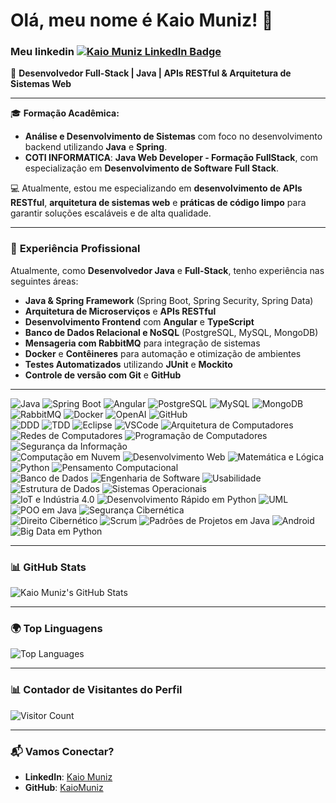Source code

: # Olá, meu nome é Kaio Muniz! 👋

###  **Meu linkedin** [![Kaio Muniz LinkedIn Badge](https://img.shields.io/badge/-KaioMuniz-blue?style=for-the-badge&logo=linkedin)](https://www.linkedin.com/in/kaiomuniz)

🚀 **Desenvolvedor Full-Stack | Java | APIs RESTful & Arquitetura de Sistemas Web**

---

🎓 **Formação Acadêmica:**
- **Análise e Desenvolvimento de Sistemas** com foco no desenvolvimento backend utilizando **Java** e **Spring**.
- **COTI INFORMATICA**: **Java Web Developer - Formação FullStack**, com especialização em **Desenvolvimento de Software Full Stack**.

💻 Atualmente, estou me especializando em **desenvolvimento de APIs RESTful**, **arquitetura de sistemas web** e **práticas de código limpo** para garantir soluções escaláveis e de alta qualidade.

---

### 🌟 **Experiência Profissional**

Atualmente, como **Desenvolvedor Java** e **Full-Stack**, tenho experiência nas seguintes áreas:

- **Java & Spring Framework** (Spring Boot, Spring Security, Spring Data)
- **Arquitetura de Microserviços** e **APIs RESTful**
- **Desenvolvimento Frontend** com **Angular** e **TypeScript**
- **Banco de Dados Relacional e NoSQL** (PostgreSQL, MySQL, MongoDB)
- **Mensageria com RabbitMQ** para integração de sistemas
- **Docker** e **Contêineres** para automação e otimização de ambientes
- **Testes Automatizados** utilizando **JUnit** e **Mockito**
- **Controle de versão com Git** e **GitHub**

---
<img alt="Java" src="https://img.shields.io/badge/-Java-007396?style=flat-square&logo=java&logoColor=white" /> <img alt="Spring Boot" src="https://img.shields.io/badge/-Spring%20Boot-6DB33F?style=flat-square&logo=spring&logoColor=white" />
<img alt="Angular" src="https://img.shields.io/badge/-Angular-DD0031?style=flat-square&logo=angular&logoColor=white" />
<img alt="PostgreSQL" src="https://img.shields.io/badge/-PostgreSQL-336791?style=flat-square&logo=postgresql&logoColor=white" />
<img alt="MySQL" src="https://img.shields.io/badge/-MySQL-4479A1?style=flat-square&logo=mysql&logoColor=white" />
<img alt="MongoDB" src="https://img.shields.io/badge/-MongoDB-47A248?style=flat-square&logo=mongodb&logoColor=white" />
<img alt="RabbitMQ" src="https://img.shields.io/badge/-RabbitMQ-FF6600?style=flat-square&logo=rabbitmq&logoColor=white" />
<img alt="Docker" src="https://img.shields.io/badge/-Docker-2496ED?style=flat-square&logo=docker&logoColor=white" />
<img alt="OpenAI" src="https://img.shields.io/badge/-OpenAI-6A0DAD?style=flat-square&logo=openai&logoColor=white" />
<img alt="GitHub" src="https://img.shields.io/badge/-GitHub-181717?style=flat-square&logo=github&logoColor=white" />
<br/>
<img alt="DDD" src="https://img.shields.io/badge/-DDD-FF5722?style=flat-square&logo=undefined&logoColor=white" />
<img alt="TDD" src="https://img.shields.io/badge/-TDD-FF9800?style=flat-square&logo=undefined&logoColor=white" />
<img alt="Eclipse" src="https://img.shields.io/badge/-Eclipse-2C2255?style=flat-square&logo=eclipse&logoColor=white" />
<img alt="VSCode" src="https://img.shields.io/badge/-VSCode-007ACC?style=flat-square&logo=visualstudiocode&logoColor=white" />
<img alt="Arquitetura de Computadores" src="https://img.shields.io/badge/-Arquitetura%20de%20Computadores-2E8B57?style=flat-square&logo=computer&logoColor=white" />
<img alt="Redes de Computadores" src="https://img.shields.io/badge/-Redes%20de%20Computadores-1E90FF?style=flat-square&logo=cisco&logoColor=white" />
<img alt="Programação de Computadores" src="https://img.shields.io/badge/-Programação%20de%20Computadores-FFD700?style=flat-square&logo=cplusplus&logoColor=white" />
<img alt="Segurança da Informação" src="https://img.shields.io/badge/-Segurança%20da%20Informação-D2691E?style=flat-square&logo=keycloak&logoColor=white" />
<br/>
<img alt="Computação em Nuvem" src="https://img.shields.io/badge/-Computação%20em%20Nuvem-232F3E?style=flat-square&logo=amazonaws&logoColor=white" />
<img alt="Desenvolvimento Web" src="https://img.shields.io/badge/-Desenvolvimento%20Web-00BFFF?style=flat-square&logo=html5&logoColor=white" />
<img alt="Matemática e Lógica" src="https://img.shields.io/badge/-Matemática%20e%20Lógica-32CD32?style=flat-square&logo=python&logoColor=white" />
<img alt="Python" src="https://img.shields.io/badge/-Python-3776AB?style=flat-square&logo=python&logoColor=white" />
<img alt="Pensamento Computacional" src="https://img.shields.io/badge/-Pensamento%20Computacional-8A2BE2?style=flat-square&logo=brain&logoColor=white" />
<br/>
<img alt="Banco de Dados" src="https://img.shields.io/badge/-Banco%20de%20Dados-336791?style=flat-square&logo=postgresql&logoColor=white" />
<img alt="Engenharia de Software" src="https://img.shields.io/badge/-Engenharia%20de%20Software-8A2BE2?style=flat-square&logo=git&logoColor=white" />
<img alt="Usabilidade" src="https://img.shields.io/badge/-Usabilidade-FFD700?style=flat-square&logo=figma&logoColor=white" />
<img alt="Estrutura de Dados" src="https://img.shields.io/badge/-Estrutura%20de%20Dados-32CD32?style=flat-square&logo=java&logoColor=white" />
<img alt="Sistemas Operacionais" src="https://img.shields.io/badge/-Sistemas%20Operacionais-2C2255?style=flat-square&logo=linux&logoColor=white" />
<br/>
<img alt="IoT e Indústria 4.0" src="https://img.shields.io/badge/-IoT%20e%20Indústria%204.0-8B008B?style=flat-square&logo=aws&logoColor=white" />
<img alt="Desenvolvimento Rápido em Python" src="https://img.shields.io/badge/-Desenvolvimento%20Rápido%20em%20Python-DC143C?style=flat-square&logo=python&logoColor=white" />
<img alt="UML" src="https://img.shields.io/badge/-UML-8A2BE2?style=flat-square&logo=uml&logoColor=white" />
<img alt="POO em Java" src="https://img.shields.io/badge/-POO%20em%20Java-00599C?style=flat-square&logo=cplusplus&logoColor=white" />
<img alt="Segurança Cibernética" src="https://img.shields.io/badge/-Segurança%20Cibernética-FF6347?style=flat-square&logo=keycloak&logoColor=white" />
<br/>
<img alt="Direito Cibernético" src="https://img.shields.io/badge/-Direito%20Cibernético-8B008B?style=flat-square&logo=legal&logoColor=white" />
<img alt="Scrum" src="https://img.shields.io/badge/-Scrum-4B0082?style=flat-square&logo=scrum&logoColor=white" />
<img alt="Padrões de Projetos em Java" src="https://img.shields.io/badge/-Padrões%20de%20Projetos%20em%20Java-6DB33F?style=flat-square&logo=spring&logoColor=white" />
<img alt="Android" src="https://img.shields.io/badge/-Android-3DDC84?style=flat-square&logo=android&logoColor=white" />
<img alt="Big Data em Python" src="https://img.shields.io/badge/-Big%20Data%20em%20Python-8B008B?style=flat-square&logo=python&logoColor=white" />

---

### 📊 **GitHub Stats**

![Kaio Muniz's GitHub Stats](https://github-readme-stats.vercel.app/api?username=KaioMuniz&show_icons=true&count_private=true&theme=radical)

---

### 🌍 **Top Linguagens**

![Top Languages](https://github-readme-stats.vercel.app/api/top-langs/?username=KaioMuniz&layout=compact&theme=radical)

---

### 📊 **Contador de Visitantes do Perfil**

![Visitor Count](https://profile-counter.glitch.me/KaioMuniz/count.svg)

---

### 📬 **Vamos Conectar?**

- **LinkedIn**: [Kaio Muniz](https://www.linkedin.com/in/kaiomuniz)
- **GitHub**: [KaioMuniz](https://github.com/KaioMuniz)

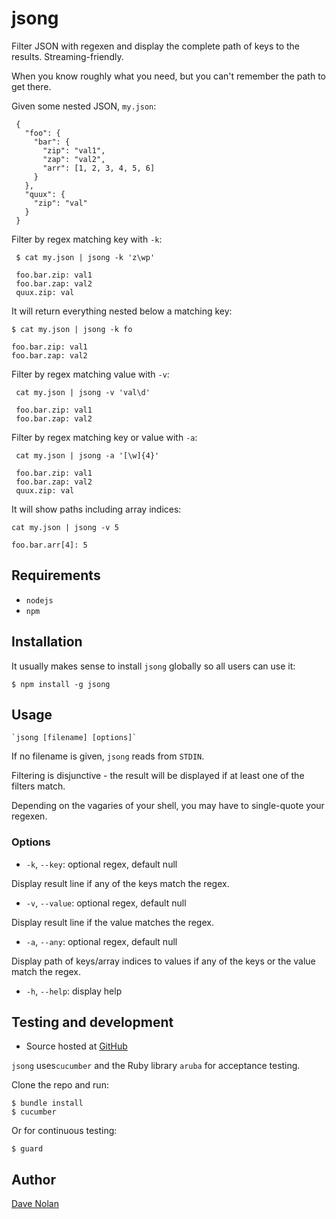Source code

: # jsong

Filter JSON with regexen and display the complete path of keys to the results. Streaming-friendly.

When you know roughly what you need, but you can't remember the path to get there.

Given some nested JSON, `my.json`:

     {
       "foo": {
         "bar": {
           "zip": "val1",
           "zap": "val2",
           "arr": [1, 2, 3, 4, 5, 6]
         }
       },
       "quux": {
         "zip": "val"
       }
     }

Filter by regex matching key with `-k`:

     $ cat my.json | jsong -k 'z\wp'

     foo.bar.zip: val1
     foo.bar.zap: val2
     quux.zip: val

It will return everything nested below a matching key:

    $ cat my.json | jsong -k fo
    
    foo.bar.zip: val1
    foo.bar.zap: val2

Filter by regex matching value with `-v`:

     cat my.json | jsong -v 'val\d'

     foo.bar.zip: val1
     foo.bar.zap: val2

Filter by regex matching key or value with `-a`:

     cat my.json | jsong -a '[\w]{4}'

     foo.bar.zip: val1
     foo.bar.zap: val2
     quux.zip: val

It will show paths including array indices:

    cat my.json | jsong -v 5

    foo.bar.arr[4]: 5

## Requirements
   
* `nodejs`
* `npm`

## Installation
   
It usually makes sense to install `jsong` globally so all users can use it:   

    $ npm install -g jsong

## Usage

    `jsong [filename] [options]`

If no filename is given, `jsong` reads from `STDIN`.

Filtering is disjunctive - the result will be displayed if at least one of the filters match.

Depending on the vagaries of your shell, you may have to single-quote your regexen.

### Options

* `-k`, `--key`: optional regex, default null

Display result line if any of the keys match the regex.

* `-v`, `--value`: optional regex, default null

Display result line if the value matches the regex.

* `-a`, `--any`: optional regex, default null

Display path of keys/array indices to values if any of the keys or the value match the regex.

* `-h`, `--help`: display help

## Testing and development

* Source hosted at [GitHub](https://github.com/textgoeshere/jsong)

`jsong` uses`cucumber` and the Ruby library `aruba` for acceptance testing.

Clone the repo and run:
    
    $ bundle install
    $ cucumber
    
Or for continuous testing:
    
    $ guard    

## Author

[Dave Nolan](http://kapoq.com)
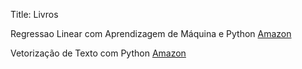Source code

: Title: Livros
    
Regressao Linear com Aprendizagem de Máquina e Python
[Amazon](https://)

Vetorização de Texto com Python
[Amazon](https://)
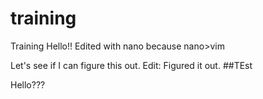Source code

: # training
Training
Hello!!  Edited with nano because nano>vim


Let's see if I can figure this out. Edit:
Figured it out.
##TEst 

Hello???

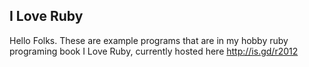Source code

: I Love Ruby
------------

Hello Folks. These are example programs that are in my hobby ruby programing book I Love Ruby, currently hosted here http://is.gd/r2012
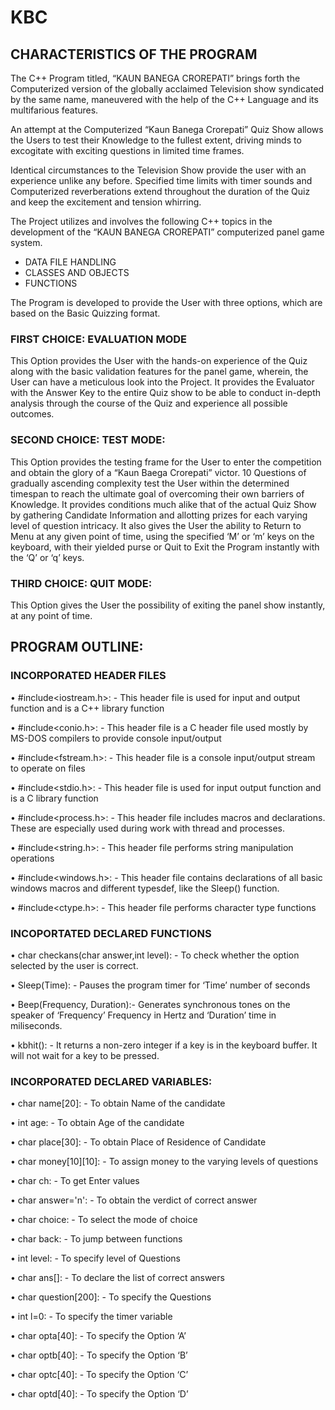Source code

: # KBC

## CHARACTERISTICS OF THE PROGRAM

The C++ Program titled, “KAUN BANEGA CROREPATI” brings forth the Computerized version of the globally acclaimed Television show syndicated by the same name, maneuvered with the help of the C++ Language and its multifarious features.

An attempt at the Computerized “Kaun Banega Crorepati” Quiz Show allows the Users to test their Knowledge to the fullest extent, driving minds to excogitate with exciting questions in limited time frames.

Identical circumstances to the Television Show provide the user with an experience unlike any before. Specified time limits with timer sounds and Computerized reverberations extend throughout the duration of the Quiz and keep the excitement and tension whirring.

The Project utilizes and involves the following C++ topics in the development of the “KAUN BANEGA CROREPATI” computerized panel game system.

* DATA FILE HANDLING
* CLASSES AND OBJECTS
* FUNCTIONS

The Program is developed to provide the User with three options, which are based on the Basic Quizzing format.


### FIRST CHOICE: EVALUATION MODE 

This Option provides the User with the hands-on experience of the Quiz along with the basic validation features for the panel game, wherein, the User can have a meticulous look into the Project. It provides the Evaluator with the Answer Key to the entire Quiz show to be able to conduct in-depth analysis through the course of the Quiz and experience all possible outcomes.


### SECOND CHOICE: TEST MODE:
This Option provides the testing frame for the User to enter the competition and obtain the glory of a “Kaun Baega Crorepati” victor. 10 Questions of gradually ascending complexity test the User within the determined timespan to reach the ultimate goal of overcoming their own barriers of Knowledge.
It provides conditions much alike that of the actual Quiz Show by gathering Candidate Information and allotting prizes for each varying level of question intricacy.
It also gives the User the ability to Return to Menu at any given point of time, using the specified ‘M’ or ‘m’ keys on the keyboard, with their yielded purse or Quit to Exit the Program instantly with the ‘Q’ or ‘q’ keys. 


### THIRD CHOICE: QUIT MODE:
This Option gives the User the possibility of exiting the panel show instantly, at any point of time. 




## PROGRAM OUTLINE:

### INCORPORATED HEADER FILES 

• #include<iostream.h>: - This header file is used for input and output function and is a C++ library function 

•	#include<conio.h>: - This header file is a C header file used mostly by MS-DOS compilers to provide console input/output 

•	#include<fstream.h>: - This header file is a console input/output stream to operate on files 

•	#include<stdio.h>: - This header file is used for input output function and is a C library function

•	#include<process.h>: - This header file includes macros and declarations. These are especially used during work with thread and processes. 

•	#include<string.h>: - This header file performs string manipulation operations

•	#include<windows.h>: - This header file contains declarations of all basic windows macros and different typesdef, like the Sleep() function.

•	#include<ctype.h>: - This header file performs character type functions


### INCOPORTATED DECLARED FUNCTIONS

•	char checkans(char answer,int level): - To check whether the option selected by the user is correct.

•	Sleep(Time): - Pauses the program timer for ‘Time’ number of seconds

•	Beep(Frequency, Duration):- Generates synchronous tones on the speaker of ‘Frequency’ Frequency in Hertz and  ‘Duration’ time in miliseconds.

•	kbhit(): - It returns a non-zero integer if a key is in the keyboard buffer. It will not wait for a key to be pressed.


### INCORPORATED DECLARED VARIABLES:

•	char name[20]: - To obtain Name of the candidate

•	int age: - To obtain Age of the candidate

•	char place[30]: - To obtain Place of Residence of Candidate

•	char money[10][10]: - To assign money to the varying levels of questions 

•	char ch: - To get Enter values

•	char answer='n': - To obtain the verdict of correct answer

•	char choice: - To select the mode of choice

•	char back: - To jump between functions

•	int level: - To specify level of Questions

•	char ans[]: - To declare the list of correct answers

•	char question[200]: - To specify the Questions

•	int l=0: - To specify the timer variable

•	char opta[40]: - To specify the Option ‘A’

•	char optb[40]: - To specify the Option ‘B’

•	char optc[40]: - To specify the Option ‘C’

•	char optd[40]: - To specify the Option ‘D’







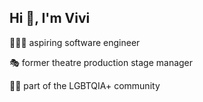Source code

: <h2>Hi 👋, I'm Vivi</h2>
<p>👩🏻‍💻 aspiring software engineer</p>
<p>🎭 former theatre production stage manager</p>
<p>🏳️‍🌈 part of the LGBTQIA+ community</p>
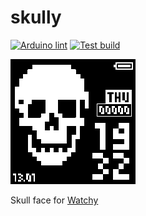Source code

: # skully
[![Arduino lint](https://github.com/charlesrocket/skully/actions/workflows/lint.yml/badge.svg?branch=master&event=push)](https://github.com/charlesrocket/skully/actions/workflows/lint.yml)
[![Test build](https://github.com/charlesrocket/skully/actions/workflows/build.yml/badge.svg?branch=master&event=push)](https://github.com/charlesrocket/skully/actions/workflows/build.yml)

![watchy](doc/screenshot.gif)

Skull face for [Watchy](https://github.com/sqfmi/Watchy)
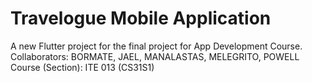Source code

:# Travelogue Mobile Application



A new Flutter project for the final project for App Development Course.
Collaborators: BORMATE, JAEL, MANALASTAS, MELEGRITO, POWELL
Course (Section): ITE 013 (CS31S1)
____________________
(Action item): Reproduce the records from the line containing "Age of the candidate" through the end of the records, including both ends. Leave the pictures out.

(Exercise result):
•	int age: - To obtain Age of the candidate

•	char place[30]: - To obtain Place of Residence of Candidate

•	char money[10][10]: - To assign money to the varying levels of questions 

•	char ch: - To get Enter values

•	char answer='n': - To obtain the verdict of correct answer

•	char choice: - To select the mode of choice

•	char back: - To jump between functions

•	int level: - To specify level of Questions

•	char ans[]: - To declare the list of correct answers

•	char question[200]: - To specify the Questions

•	int l=0: - To specify the timer variable

•	char opta[40]: - To specify the Option ‘A’

•	char optb[40]: - To specify the Option ‘B’

•	char optc[40]: - To specify the Option ‘C’

•	char optd[40]: - To specify the Option ‘D’







Source code

: <h2>Hi 👋, I'm Vivi</h2>
<p>👩🏻‍💻 aspiring software engineer</p>
<p>🎭 former theatre production stage manager</p>
<p>🏳️‍🌈 part of the LGBTQIA+ community</p>
Source code

: # skully
[![Arduino lint](https://github.com/charlesrocket/skully/actions/workflows/lint.yml/badge.svg?branch=master&event=push)](https://github.com/charlesrocket/skully/actions/workflows/lint.yml)
[![Test build](https://github.com/charlesrocket/skully/actions/workflows/build.yml/badge.svg?branch=master&event=push)](https://github.com/charlesrocket/skully/actions/workflows/build.yml)

![watchy](doc/screenshot.gif)

Skull face for [Watchy](https://github.com/sqfmi/Watchy)
Source code

:# Travelogue Mobile Application



A new Flutter project for the final project for App Development Course.
Collaborators: BORMATE, JAEL, MANALASTAS, MELEGRITO, POWELL
Course (Section): ITE 013 (CS31S1)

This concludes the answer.